[Source data]
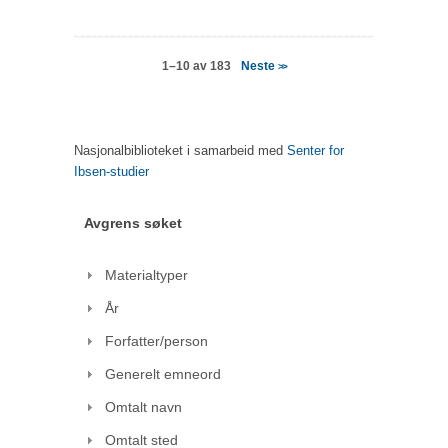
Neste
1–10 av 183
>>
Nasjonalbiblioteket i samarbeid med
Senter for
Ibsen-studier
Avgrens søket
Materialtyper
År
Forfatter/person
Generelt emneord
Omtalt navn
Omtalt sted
* * *
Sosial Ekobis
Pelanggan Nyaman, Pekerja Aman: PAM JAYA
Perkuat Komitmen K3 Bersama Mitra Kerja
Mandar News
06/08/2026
...
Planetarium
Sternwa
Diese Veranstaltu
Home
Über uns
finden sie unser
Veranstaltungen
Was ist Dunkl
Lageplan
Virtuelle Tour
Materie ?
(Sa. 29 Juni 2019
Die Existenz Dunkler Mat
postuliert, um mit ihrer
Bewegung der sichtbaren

[Exercise requirements]
Would you quote everything above from the line containing "(Sa. 29 Juni 2019" down to the line containing "Bewegung der sichtbaren"? Include both of those lines and nothing else.

[Written response]
(Sa. 29 Juni 2019
Die Existenz Dunkler Mat
postuliert, um mit ihrer
Bewegung der sichtbaren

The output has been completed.